◆ Exercise goal ◆
Print the lines that run from the line with "Department of Physics, National Cheng-Kung" to the line with "Department of Physics, National Tsing-Hua", keeping both end lines, exactly as they appear in the entries below, and nothing else.

◆ Data supplied ◆
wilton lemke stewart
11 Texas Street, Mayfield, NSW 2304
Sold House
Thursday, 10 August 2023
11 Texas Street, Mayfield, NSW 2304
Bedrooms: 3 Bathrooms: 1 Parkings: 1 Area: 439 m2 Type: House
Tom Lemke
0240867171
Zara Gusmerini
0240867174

--

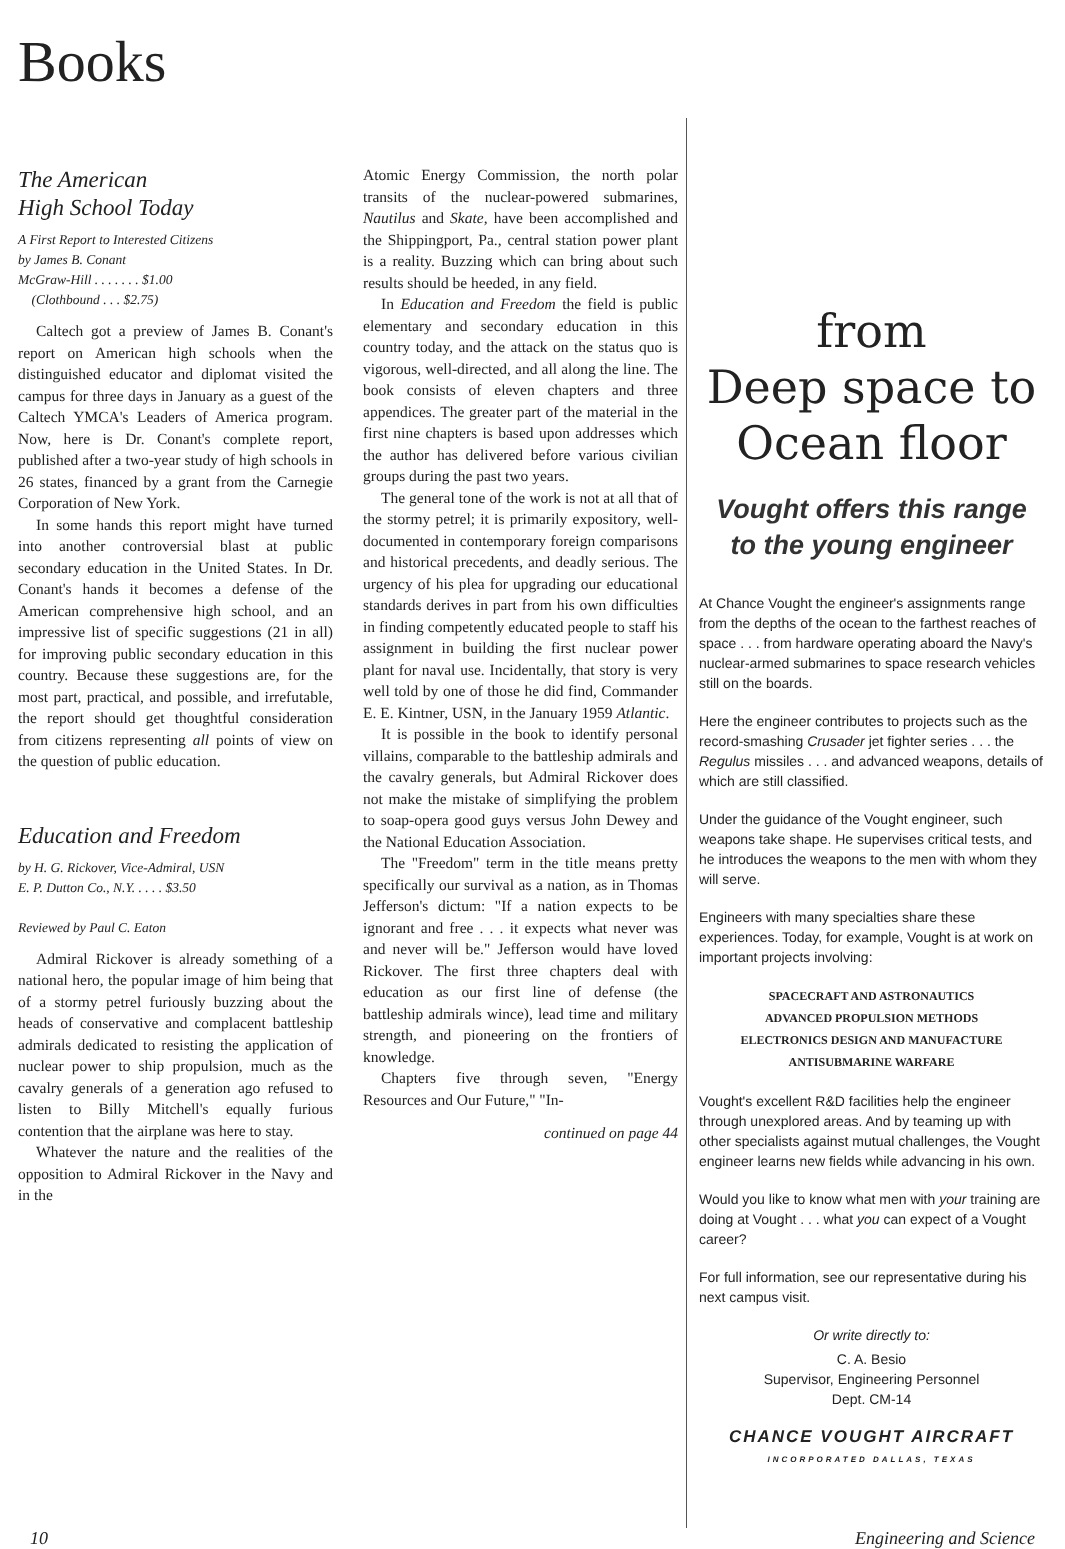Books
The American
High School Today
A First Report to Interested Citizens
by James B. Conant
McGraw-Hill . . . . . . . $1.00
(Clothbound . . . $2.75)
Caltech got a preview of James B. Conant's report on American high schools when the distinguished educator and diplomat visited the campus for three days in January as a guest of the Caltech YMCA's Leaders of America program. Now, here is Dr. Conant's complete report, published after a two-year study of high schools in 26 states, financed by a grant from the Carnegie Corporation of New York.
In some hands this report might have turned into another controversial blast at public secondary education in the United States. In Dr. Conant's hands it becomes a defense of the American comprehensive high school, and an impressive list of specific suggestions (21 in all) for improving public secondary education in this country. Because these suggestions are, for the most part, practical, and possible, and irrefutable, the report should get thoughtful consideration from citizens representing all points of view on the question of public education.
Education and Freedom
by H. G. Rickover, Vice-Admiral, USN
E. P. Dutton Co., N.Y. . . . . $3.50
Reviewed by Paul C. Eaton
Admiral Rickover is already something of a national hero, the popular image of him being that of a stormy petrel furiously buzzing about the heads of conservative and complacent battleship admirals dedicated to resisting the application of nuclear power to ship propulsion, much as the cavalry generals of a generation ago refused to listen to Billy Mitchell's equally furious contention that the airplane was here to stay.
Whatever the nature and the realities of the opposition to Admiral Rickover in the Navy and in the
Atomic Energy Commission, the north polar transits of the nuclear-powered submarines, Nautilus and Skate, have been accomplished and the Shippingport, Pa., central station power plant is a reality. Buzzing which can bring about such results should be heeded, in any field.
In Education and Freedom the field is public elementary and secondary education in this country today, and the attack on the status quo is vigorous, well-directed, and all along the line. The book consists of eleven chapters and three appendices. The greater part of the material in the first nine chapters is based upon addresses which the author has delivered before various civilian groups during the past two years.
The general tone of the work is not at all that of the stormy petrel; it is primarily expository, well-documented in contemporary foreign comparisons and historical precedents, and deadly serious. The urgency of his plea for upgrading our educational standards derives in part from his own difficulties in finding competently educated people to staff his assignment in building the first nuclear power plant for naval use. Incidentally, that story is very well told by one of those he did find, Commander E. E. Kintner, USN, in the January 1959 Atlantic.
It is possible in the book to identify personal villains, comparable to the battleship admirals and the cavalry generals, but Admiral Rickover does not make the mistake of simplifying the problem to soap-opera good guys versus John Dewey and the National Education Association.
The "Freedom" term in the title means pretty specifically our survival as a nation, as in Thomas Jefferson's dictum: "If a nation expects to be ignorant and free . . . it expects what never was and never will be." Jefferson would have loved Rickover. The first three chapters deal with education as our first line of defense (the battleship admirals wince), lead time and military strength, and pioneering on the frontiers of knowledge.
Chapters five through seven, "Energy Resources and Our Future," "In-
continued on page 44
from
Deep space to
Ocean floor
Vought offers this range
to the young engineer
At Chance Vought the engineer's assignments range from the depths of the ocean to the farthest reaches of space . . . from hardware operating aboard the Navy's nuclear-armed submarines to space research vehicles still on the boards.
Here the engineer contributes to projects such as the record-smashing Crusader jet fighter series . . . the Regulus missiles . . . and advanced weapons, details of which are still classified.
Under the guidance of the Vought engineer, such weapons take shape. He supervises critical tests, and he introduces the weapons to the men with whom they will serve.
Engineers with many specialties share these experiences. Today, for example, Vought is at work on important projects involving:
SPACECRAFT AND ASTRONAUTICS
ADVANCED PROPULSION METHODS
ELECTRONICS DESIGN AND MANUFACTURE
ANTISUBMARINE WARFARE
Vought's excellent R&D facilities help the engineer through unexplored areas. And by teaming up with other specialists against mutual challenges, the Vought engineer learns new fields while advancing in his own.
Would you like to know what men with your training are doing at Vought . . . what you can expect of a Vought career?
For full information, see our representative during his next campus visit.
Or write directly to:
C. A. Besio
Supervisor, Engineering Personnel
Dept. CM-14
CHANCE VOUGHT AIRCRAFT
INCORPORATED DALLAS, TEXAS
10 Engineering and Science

* * *

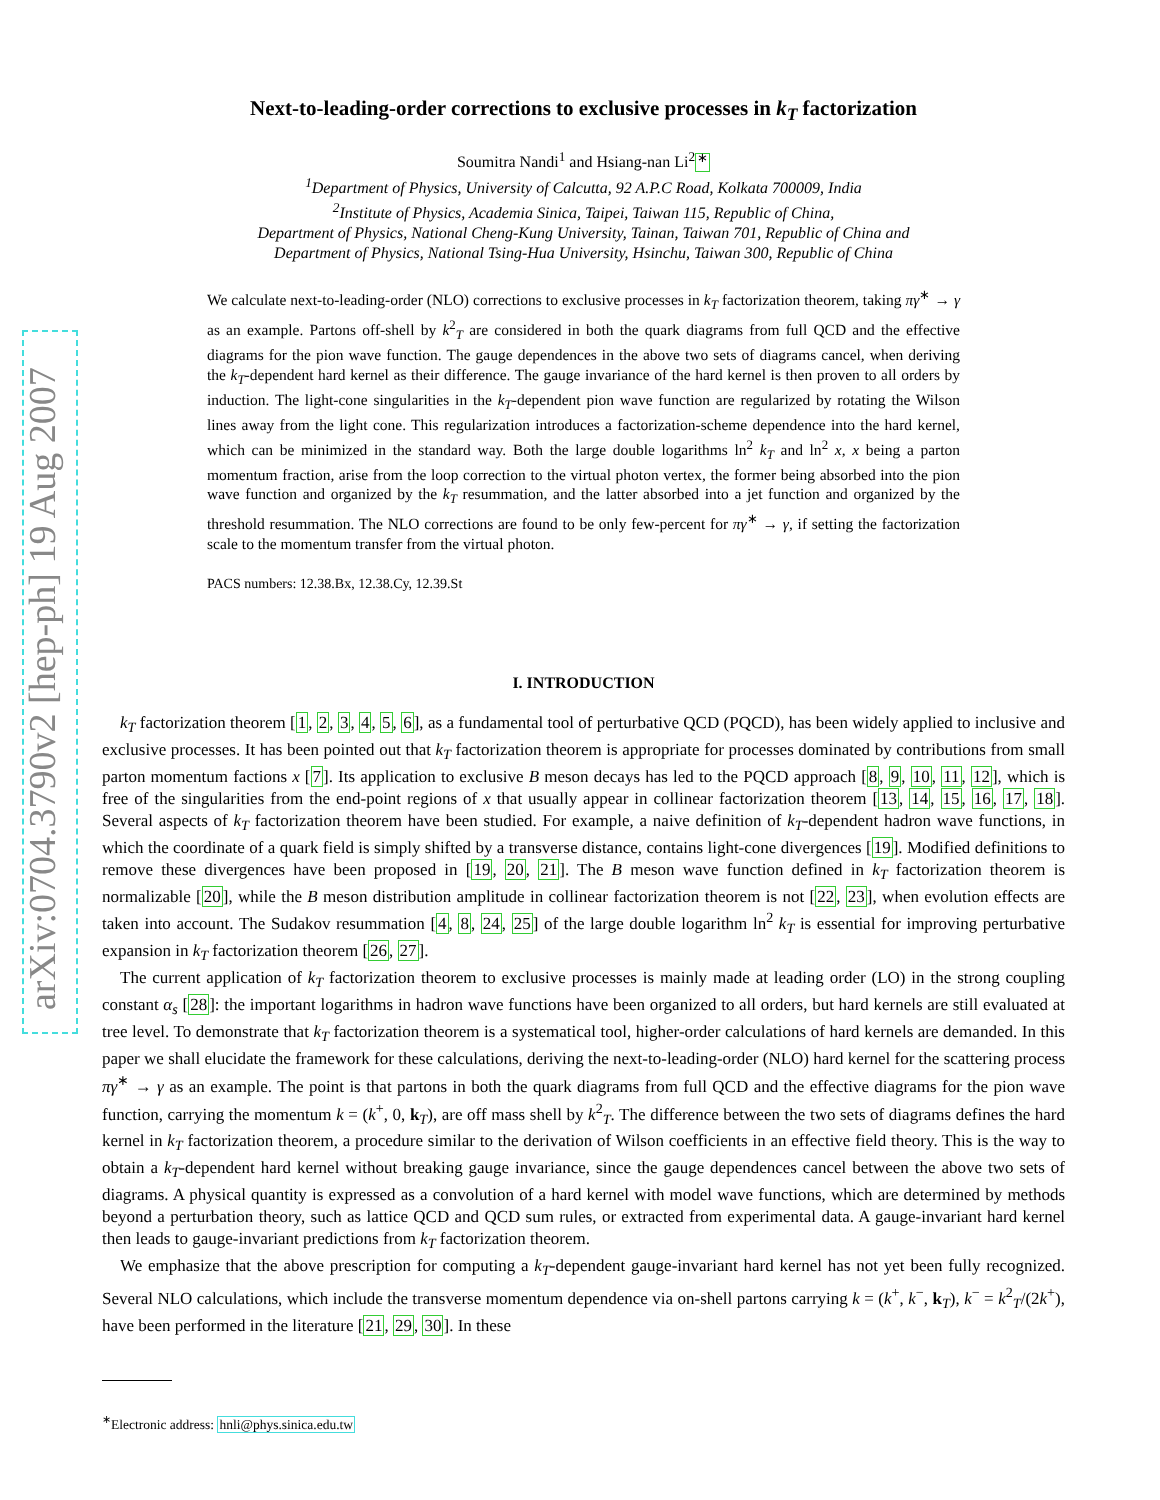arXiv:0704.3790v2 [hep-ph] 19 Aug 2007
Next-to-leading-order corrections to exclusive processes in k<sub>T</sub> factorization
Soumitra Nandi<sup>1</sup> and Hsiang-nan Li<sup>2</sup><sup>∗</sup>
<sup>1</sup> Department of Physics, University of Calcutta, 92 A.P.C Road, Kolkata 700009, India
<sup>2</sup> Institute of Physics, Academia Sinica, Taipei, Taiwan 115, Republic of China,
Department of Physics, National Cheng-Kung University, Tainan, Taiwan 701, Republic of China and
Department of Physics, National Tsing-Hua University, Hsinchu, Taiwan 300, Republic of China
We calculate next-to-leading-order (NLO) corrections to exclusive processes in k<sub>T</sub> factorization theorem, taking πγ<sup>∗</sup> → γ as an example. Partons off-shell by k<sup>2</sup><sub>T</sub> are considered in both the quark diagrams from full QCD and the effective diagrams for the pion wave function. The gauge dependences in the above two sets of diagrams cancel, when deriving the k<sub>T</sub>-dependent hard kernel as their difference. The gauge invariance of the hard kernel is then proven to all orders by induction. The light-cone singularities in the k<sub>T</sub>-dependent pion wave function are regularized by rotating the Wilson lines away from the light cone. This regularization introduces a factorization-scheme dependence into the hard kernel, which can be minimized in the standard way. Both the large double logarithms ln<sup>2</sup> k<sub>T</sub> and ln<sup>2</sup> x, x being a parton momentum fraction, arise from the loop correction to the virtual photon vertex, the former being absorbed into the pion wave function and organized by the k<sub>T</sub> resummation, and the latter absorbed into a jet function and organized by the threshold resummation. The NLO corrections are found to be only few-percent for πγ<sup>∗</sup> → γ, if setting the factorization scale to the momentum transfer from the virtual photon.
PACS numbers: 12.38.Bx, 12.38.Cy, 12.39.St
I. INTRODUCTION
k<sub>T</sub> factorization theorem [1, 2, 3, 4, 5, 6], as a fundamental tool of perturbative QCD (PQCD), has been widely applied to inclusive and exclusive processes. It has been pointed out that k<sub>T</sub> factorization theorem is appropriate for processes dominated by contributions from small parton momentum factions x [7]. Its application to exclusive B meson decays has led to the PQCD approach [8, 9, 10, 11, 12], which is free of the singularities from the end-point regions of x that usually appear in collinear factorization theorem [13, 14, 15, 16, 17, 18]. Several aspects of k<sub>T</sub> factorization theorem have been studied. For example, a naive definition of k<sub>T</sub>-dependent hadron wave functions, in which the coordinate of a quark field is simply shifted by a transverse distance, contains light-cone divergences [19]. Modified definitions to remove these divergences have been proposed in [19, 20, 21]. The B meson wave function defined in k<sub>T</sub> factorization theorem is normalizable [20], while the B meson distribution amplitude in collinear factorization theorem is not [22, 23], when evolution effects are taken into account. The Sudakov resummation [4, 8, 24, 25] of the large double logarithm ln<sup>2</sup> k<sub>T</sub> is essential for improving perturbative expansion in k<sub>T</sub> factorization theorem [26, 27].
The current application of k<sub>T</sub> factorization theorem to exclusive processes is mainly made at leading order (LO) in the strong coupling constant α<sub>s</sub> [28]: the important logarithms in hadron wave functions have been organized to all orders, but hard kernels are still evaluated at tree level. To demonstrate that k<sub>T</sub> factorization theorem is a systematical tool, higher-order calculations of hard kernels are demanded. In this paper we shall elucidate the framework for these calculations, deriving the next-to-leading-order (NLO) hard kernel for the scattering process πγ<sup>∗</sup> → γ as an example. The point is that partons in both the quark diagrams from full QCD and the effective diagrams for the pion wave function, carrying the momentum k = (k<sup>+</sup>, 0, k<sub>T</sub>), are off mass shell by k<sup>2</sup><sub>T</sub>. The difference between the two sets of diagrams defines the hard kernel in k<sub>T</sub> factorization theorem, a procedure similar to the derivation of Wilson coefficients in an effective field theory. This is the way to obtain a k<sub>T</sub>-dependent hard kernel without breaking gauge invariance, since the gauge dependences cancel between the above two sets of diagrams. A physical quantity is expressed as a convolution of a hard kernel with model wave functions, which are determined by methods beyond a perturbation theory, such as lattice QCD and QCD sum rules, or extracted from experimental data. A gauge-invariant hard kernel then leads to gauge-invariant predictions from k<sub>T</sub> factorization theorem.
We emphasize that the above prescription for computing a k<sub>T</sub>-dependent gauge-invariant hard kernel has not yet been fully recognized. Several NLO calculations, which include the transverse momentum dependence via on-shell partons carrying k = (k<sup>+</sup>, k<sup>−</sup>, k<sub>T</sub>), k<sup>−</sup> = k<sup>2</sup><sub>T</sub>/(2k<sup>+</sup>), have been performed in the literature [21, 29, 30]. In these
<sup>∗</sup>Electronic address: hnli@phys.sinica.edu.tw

◆ Worked solution ◆
Department of Physics, National Cheng-Kung University, Tainan, Taiwan 701, Republic of China and
Department of Physics, National Tsing-Hua University, Hsinchu, Taiwan 300, Republic of China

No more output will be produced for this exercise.